[À faire]:
A. Traduisez en anglais cette phrase de l'extrait sur les collectivités territoriales : « En mars 2020, la France va élire ses 520000 conseillers municipaux et ses 35000 maires. »
B. Recopiez fidèlement le passage de l'extrait sur les collectivités territoriales qui commence par « Régions : revoir » et se poursuit jusqu'à « y contribuent concrètement. ».

[Extrait du texte]:
+-------+
Communes : se préparer dès aujourd’hui aux examens de mars 2020. En mars 2020, la France va élire ses 520000 conseillers municipaux et ses 35000 maires. Bien installé depuis la III° République, le rituel démocratique perdure. Dès cet automne, les grandes manœuvres sont lancées pour conquérir ou garder les grandes villes, avec force alliances et reniements. Dans les territoires, des femmes et des hommes vont se battre pour l’existence même de leur petite ville ou village, de ses services et de ses habitants.

Intercommunalités : surmonter la déception du mode de scrutin. L’élève intercommunalité semble ballotté d’une famille à l’autre. Il gagnerait cette année à se concentrer sur ses compétences et ses projets, plutôt que de geindre en permanence sur son mode d’élection. Maintenant que les regroupements pédagogiques ont eu lieu, il faut bosser !

Départements : se remettre aux travaux de groupe. Le maître note que, malgré ses difficultés, l’élève département fait preuve de bonne volonté. Ou, plus exactement, le maitre peut lui faire payer à peu près ce qu’il veut. Ben oui, il a tellement peur de disparaître qu’il dit amen à tout ce que l’État peut lui refourguer comme dépenses. Le géographe Paul Vidal de la Blache ne se retourne pas (encore) dans sa tombe ! Ses cartes de la France des départements restent accrochées dans les salles de classe. L’élève département gagnerait toutefois à entamer des travaux de groupe et à travailler sur des vrais sujets de fond.

Régions : revoir la méthode d’apprentissage. Avec les nouvelles régions, le maître d’école avait promis de nouvelles compétences, de la clarté des interventions et des économies. Pour le moment, les régions ressemblent davantage à un vase clos qui redistribue… sans moyens supplémentaires. Cette collectivité encore jeune voudrait rayonner sur son territoire. Pas sûr que les moult schémas rédigés durant des semestres entiers y contribuent concrètement.
+-------+
[Lignes de données]:
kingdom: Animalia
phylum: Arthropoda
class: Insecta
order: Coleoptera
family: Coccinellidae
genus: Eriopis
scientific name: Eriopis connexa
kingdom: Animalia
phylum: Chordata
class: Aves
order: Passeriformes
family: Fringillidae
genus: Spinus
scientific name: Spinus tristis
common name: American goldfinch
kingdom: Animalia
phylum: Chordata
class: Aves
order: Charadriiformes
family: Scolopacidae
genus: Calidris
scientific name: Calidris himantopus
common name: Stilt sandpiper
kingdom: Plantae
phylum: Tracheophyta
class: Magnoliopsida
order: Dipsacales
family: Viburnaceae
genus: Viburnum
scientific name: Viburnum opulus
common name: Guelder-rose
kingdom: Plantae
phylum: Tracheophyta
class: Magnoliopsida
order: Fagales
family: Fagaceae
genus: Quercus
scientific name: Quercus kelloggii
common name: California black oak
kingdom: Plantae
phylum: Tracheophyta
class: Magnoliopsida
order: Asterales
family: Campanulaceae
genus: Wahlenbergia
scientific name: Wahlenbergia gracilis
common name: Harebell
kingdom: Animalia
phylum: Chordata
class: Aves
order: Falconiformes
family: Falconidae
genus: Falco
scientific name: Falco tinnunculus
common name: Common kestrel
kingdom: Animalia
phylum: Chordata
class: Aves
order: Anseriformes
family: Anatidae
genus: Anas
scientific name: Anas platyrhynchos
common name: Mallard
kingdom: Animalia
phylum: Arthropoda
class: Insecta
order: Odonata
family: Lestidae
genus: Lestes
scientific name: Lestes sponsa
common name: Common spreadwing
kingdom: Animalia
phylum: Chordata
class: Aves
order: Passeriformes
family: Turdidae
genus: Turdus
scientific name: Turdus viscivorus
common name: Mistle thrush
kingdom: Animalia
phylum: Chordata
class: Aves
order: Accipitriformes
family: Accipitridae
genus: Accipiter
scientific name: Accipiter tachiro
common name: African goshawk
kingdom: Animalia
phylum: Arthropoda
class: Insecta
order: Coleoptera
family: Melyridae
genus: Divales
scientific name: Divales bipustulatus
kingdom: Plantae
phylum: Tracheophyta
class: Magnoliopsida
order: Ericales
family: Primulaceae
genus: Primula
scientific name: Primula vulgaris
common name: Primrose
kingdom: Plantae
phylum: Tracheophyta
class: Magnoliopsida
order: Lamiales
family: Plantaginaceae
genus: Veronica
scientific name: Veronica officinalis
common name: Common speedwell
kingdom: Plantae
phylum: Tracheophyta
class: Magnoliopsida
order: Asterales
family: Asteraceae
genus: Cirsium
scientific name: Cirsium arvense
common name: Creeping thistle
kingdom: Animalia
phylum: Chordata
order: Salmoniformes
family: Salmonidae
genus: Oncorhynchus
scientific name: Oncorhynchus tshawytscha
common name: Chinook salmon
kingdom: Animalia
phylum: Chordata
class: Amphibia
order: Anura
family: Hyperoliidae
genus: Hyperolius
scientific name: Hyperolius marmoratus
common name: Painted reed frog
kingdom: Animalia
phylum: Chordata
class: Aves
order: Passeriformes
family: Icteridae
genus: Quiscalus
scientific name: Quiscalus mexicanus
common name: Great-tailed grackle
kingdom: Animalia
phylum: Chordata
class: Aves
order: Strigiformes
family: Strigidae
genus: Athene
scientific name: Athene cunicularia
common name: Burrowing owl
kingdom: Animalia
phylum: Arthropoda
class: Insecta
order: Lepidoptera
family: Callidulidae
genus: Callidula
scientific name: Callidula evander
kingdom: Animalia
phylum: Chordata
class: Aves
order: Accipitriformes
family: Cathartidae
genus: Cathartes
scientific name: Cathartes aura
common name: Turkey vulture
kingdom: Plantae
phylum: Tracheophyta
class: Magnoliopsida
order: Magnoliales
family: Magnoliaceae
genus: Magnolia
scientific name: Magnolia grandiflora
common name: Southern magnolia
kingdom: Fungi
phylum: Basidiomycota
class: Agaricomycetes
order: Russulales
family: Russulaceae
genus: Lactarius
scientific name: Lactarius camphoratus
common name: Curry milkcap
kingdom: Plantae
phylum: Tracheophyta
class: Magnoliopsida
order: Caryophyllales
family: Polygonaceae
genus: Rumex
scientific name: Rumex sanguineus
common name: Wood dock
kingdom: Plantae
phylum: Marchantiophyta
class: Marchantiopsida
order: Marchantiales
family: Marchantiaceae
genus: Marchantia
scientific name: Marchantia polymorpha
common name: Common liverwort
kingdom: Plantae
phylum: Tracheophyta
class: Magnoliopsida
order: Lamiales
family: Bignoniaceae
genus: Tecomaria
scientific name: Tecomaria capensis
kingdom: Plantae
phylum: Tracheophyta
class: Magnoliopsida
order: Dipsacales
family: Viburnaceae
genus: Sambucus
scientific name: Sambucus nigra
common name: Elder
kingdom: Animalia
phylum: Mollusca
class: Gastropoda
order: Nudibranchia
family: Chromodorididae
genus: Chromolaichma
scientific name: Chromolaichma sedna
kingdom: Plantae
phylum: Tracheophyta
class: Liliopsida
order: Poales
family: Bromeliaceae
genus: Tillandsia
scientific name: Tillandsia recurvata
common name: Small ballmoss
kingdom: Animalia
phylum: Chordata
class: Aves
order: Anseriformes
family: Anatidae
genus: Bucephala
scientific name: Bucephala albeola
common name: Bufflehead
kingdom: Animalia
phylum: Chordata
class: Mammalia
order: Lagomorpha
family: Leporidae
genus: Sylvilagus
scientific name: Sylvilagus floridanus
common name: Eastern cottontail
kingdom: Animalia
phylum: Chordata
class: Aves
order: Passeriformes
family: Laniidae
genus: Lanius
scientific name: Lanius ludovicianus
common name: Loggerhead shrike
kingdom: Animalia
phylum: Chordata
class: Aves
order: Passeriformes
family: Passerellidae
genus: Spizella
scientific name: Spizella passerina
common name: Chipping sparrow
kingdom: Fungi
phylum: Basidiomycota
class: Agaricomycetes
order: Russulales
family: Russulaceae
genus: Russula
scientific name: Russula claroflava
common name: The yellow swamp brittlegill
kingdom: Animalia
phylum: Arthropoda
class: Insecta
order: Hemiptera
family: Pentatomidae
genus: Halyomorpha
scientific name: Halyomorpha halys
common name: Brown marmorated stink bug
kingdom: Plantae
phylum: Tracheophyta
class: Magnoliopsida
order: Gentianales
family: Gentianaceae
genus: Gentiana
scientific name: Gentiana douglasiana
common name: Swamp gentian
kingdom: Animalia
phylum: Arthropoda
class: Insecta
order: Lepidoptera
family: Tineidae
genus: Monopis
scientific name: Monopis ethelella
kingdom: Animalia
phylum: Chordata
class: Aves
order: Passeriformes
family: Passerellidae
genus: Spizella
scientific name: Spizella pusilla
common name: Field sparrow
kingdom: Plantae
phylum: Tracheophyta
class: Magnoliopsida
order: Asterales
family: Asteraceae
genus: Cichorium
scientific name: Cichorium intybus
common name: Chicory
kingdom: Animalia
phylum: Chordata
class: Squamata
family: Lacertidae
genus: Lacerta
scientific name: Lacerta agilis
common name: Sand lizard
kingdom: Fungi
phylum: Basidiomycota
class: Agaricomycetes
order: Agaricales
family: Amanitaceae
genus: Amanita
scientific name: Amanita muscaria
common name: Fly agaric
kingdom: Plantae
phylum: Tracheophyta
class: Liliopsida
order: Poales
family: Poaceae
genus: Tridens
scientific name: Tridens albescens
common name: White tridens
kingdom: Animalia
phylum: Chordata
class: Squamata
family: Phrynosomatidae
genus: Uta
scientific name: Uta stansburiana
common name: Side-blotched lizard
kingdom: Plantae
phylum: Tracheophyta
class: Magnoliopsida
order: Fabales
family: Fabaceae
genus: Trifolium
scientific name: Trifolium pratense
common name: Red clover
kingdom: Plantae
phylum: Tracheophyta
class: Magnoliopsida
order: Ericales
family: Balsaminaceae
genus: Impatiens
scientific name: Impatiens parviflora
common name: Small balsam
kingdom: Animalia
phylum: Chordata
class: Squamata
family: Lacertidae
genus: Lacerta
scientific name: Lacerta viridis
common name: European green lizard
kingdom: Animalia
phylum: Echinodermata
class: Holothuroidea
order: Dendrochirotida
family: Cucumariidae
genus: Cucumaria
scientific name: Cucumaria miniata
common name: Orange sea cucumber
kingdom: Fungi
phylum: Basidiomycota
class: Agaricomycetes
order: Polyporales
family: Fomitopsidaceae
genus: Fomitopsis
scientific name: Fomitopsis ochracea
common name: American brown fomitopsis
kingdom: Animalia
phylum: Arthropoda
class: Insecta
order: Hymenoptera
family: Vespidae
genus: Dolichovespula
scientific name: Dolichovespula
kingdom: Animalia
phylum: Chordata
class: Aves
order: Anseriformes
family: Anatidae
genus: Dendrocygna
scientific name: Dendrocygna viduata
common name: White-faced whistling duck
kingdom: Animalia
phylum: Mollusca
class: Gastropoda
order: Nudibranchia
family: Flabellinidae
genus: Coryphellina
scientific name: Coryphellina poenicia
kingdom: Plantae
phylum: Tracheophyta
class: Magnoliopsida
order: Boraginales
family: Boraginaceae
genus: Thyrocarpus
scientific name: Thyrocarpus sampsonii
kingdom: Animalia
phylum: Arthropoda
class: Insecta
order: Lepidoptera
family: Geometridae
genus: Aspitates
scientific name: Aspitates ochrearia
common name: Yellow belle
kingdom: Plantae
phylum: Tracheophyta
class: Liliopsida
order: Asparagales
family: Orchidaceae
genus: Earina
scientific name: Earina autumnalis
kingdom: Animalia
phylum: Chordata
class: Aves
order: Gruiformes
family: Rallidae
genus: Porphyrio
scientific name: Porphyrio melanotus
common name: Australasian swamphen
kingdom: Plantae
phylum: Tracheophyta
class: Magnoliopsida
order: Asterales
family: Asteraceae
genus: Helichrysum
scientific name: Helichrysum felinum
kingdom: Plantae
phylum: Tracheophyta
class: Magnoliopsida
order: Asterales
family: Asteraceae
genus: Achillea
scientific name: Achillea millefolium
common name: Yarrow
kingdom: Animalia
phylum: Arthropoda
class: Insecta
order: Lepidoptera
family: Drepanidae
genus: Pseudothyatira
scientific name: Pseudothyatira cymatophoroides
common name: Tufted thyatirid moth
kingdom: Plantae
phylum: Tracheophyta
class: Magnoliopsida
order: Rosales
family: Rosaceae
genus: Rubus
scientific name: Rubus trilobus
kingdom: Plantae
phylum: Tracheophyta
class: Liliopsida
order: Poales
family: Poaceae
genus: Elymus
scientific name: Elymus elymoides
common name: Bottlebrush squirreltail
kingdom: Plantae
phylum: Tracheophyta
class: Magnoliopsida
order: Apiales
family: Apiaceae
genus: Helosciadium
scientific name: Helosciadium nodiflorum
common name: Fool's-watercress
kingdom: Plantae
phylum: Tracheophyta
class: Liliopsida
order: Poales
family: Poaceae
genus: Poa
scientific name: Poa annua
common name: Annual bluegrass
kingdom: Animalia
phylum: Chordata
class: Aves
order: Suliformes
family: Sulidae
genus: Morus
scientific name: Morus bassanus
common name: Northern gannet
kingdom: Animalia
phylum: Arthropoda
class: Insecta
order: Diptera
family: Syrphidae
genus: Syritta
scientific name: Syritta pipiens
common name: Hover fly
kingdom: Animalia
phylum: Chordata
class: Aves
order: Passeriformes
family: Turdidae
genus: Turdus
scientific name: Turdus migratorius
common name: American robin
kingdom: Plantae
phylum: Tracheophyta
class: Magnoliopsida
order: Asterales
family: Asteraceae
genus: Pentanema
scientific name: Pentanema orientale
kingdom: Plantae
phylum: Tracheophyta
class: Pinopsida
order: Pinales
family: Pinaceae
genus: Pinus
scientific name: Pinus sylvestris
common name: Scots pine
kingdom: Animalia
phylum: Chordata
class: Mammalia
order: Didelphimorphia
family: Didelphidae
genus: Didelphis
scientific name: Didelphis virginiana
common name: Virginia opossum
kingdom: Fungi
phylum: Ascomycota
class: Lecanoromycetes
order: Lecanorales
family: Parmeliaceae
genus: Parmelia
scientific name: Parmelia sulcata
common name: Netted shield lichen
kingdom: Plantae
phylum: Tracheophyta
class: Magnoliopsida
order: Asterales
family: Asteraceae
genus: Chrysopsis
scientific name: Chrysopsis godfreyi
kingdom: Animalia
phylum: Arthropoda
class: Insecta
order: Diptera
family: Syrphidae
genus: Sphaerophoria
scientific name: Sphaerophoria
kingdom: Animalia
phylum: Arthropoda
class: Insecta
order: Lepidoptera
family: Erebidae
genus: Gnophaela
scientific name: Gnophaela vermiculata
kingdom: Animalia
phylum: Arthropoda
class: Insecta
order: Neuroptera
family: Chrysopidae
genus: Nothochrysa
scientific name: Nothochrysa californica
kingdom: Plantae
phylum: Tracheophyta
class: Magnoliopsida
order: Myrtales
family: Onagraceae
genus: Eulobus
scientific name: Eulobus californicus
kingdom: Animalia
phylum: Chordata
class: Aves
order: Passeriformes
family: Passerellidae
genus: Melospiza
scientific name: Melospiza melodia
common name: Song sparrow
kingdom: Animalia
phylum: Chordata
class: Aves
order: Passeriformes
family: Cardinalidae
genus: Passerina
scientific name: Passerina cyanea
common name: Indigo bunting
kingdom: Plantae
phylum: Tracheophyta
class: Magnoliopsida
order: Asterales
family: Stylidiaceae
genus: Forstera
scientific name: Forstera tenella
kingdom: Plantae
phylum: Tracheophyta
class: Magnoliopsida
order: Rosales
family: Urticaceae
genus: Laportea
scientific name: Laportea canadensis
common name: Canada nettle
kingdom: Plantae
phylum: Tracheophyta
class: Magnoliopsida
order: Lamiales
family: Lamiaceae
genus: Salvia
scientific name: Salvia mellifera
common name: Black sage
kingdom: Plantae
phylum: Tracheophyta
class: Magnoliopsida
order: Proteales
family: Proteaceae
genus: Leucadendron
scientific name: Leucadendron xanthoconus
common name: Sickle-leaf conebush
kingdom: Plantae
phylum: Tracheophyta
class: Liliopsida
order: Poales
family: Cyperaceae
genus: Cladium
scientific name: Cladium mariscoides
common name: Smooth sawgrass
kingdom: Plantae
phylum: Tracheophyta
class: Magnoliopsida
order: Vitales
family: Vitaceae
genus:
+-------+
[Résultats par tâche]:
A. In March 2020, France will elect its 520,000 municipal councilors and its 35,000 mayors.

B.
Régions : revoir la méthode d’apprentissage. Avec les nouvelles régions, le maître d’école avait promis de nouvelles compétences, de la clarté des interventions et des économies. Pour le moment, les régions ressemblent davantage à un vase clos qui redistribue… sans moyens supplémentaires. Cette collectivité encore jeune voudrait rayonner sur son territoire. Pas sûr que les moult schémas rédigés durant des semestres entiers y contribuent concrètement.